(ATF) The ATF indices were little change Wednesday, despite China’s 10-year government bond yield surging to 2.9% – its highest level since February 24 – amid a wall of issuance and deepening concern that liquidity is tight. The yield on China’s one-year sovereign paper also spiked, to 2.13%.
The China Bond 50 index, the flagship index, gained 0.01%, while the ATF ALLINDEX Corporates, Enterprise, and Financial gauges gained 0.02%, 0.01% and 0.02%, respectively. The ATF ALLINDEX Local Governments lost 0.02% and closed at 117.77.
The ATF Corporate Bond Index added 0.02%
Investor worries of dwindling liquidity come on the back of Beijing’s announcement that it will issue 1 trillion yuan in bonds to finance the economic recovery, with 100 billion yuan of special treasury bonds to be auctioned on Thursday, according to Reuters.
Tighter liquidity could trigger a rise in funding costs, and impact China’s recovery. Beijing has been reluctant to cut rates following a surge in arbitrage trades that have prevented funds from flowing into the real economy. This comes after the People’s Bank of China (PBoC) pumped trillions of yuan into the financial system earlier this year, driving borrowing costs to multi-year lows.
The ATF Enterprise Index advance 0.01%
However, should liquidity weigh on government bond issuance, China is likely to conduct more medium-term loan financing (MLF) injections and implement reserve requirement ratio cuts to support bond supply, according to a research note by Morgan Stanley.
The ATF Financials Index rose 0.02%
Moreover, with the loan-prime rate just 30 basis points lower than at the end of 2019, analysts at DBS believe that this is not enough to revive domestic demand, and they expect Beijing to acknowledge the need for policy support. The Singaporean bank anticipates the possibility of a cut in both the reserve requirement ratio and interest rates in the second half of 2020.

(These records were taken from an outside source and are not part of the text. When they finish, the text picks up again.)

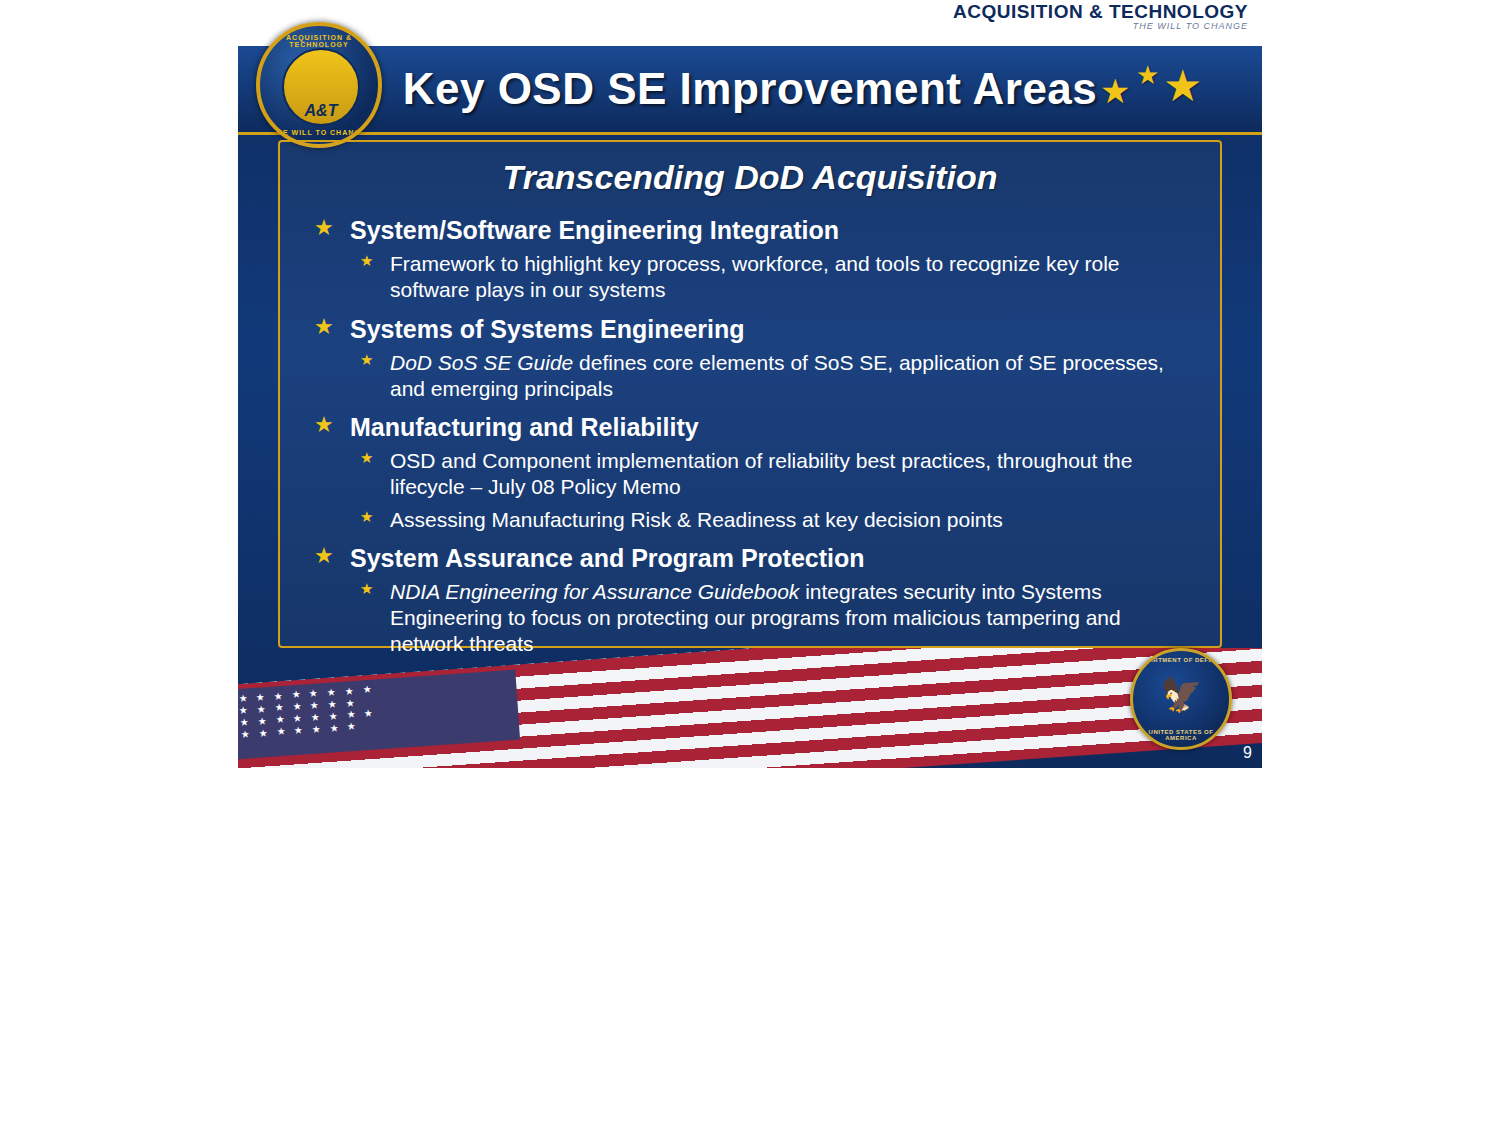ACQUISITION & TECHNOLOGY
THE WILL TO CHANGE
Key OSD SE Improvement Areas
★★★
ACQUISITION & TECHNOLOGY
A&T
THE WILL TO CHANGE
Transcending DoD Acquisition
System/Software Engineering Integration
Framework to highlight key process, workforce, and tools to recognize key role software plays in our systems
Systems of Systems Engineering
DoD SoS SE Guide defines core elements of SoS SE, application of SE processes, and emerging principals
Manufacturing and Reliability
OSD and Component implementation of reliability best practices, throughout the lifecycle – July 08 Policy Memo
Assessing Manufacturing Risk & Readiness at key decision points
System Assurance and Program Protection
NDIA Engineering for Assurance Guidebook integrates security into Systems Engineering to focus on protecting our programs from malicious tampering and network threats
★ ★ ★ ★ ★ ★ ★ ★ ★
★ ★ ★ ★ ★ ★ ★ ★
★ ★ ★ ★ ★ ★ ★ ★ ★
★ ★ ★ ★ ★ ★ ★ ★
DEPARTMENT OF DEFENSE
🦅
UNITED STATES OF AMERICA
9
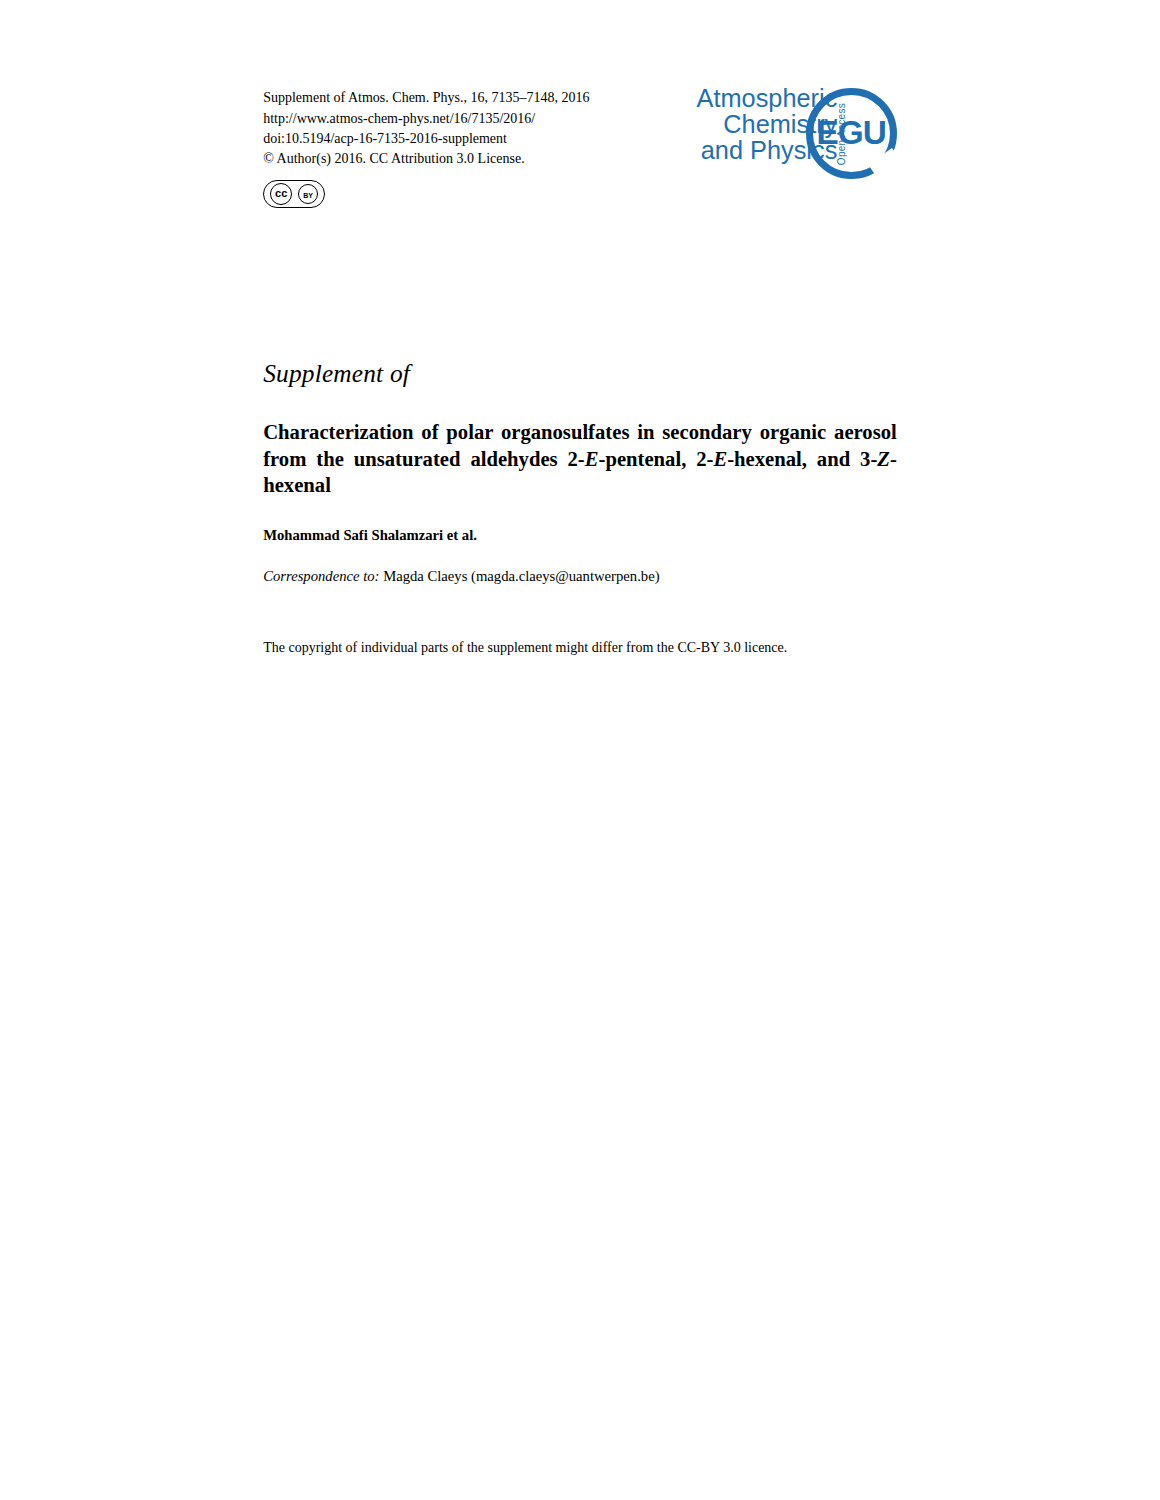Supplement of Atmos. Chem. Phys., 16, 7135–7148, 2016
http://www.atmos-chem-phys.net/16/7135/2016/
doi:10.5194/acp-16-7135-2016-supplement
© Author(s) 2016. CC Attribution 3.0 License.
cc BY
Atmospheric
Chemistry
and Physics
Open Access
EGU
Supplement of
Characterization of polar organosulfates in secondary organic aerosol from the unsaturated aldehydes 2-E-pentenal, 2-E-hexenal, and 3-Z-hexenal
Mohammad Safi Shalamzari et al.
Correspondence to: Magda Claeys (magda.claeys@uantwerpen.be)
The copyright of individual parts of the supplement might differ from the CC-BY 3.0 licence.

The ATF Local Government Index fell 0.02%
Despite the sell-off, DBS analysts are constructive on Chinese 10-year government bonds. The latter offer close to a 200-basis point premium over their US equivalent. This provides considerable value in a low-yield environment and is a draw for foreign investors. Furthermore, economic challenges remain, underscoring the possibility that a further increase in yields will prompt authorities to loosen liquidity.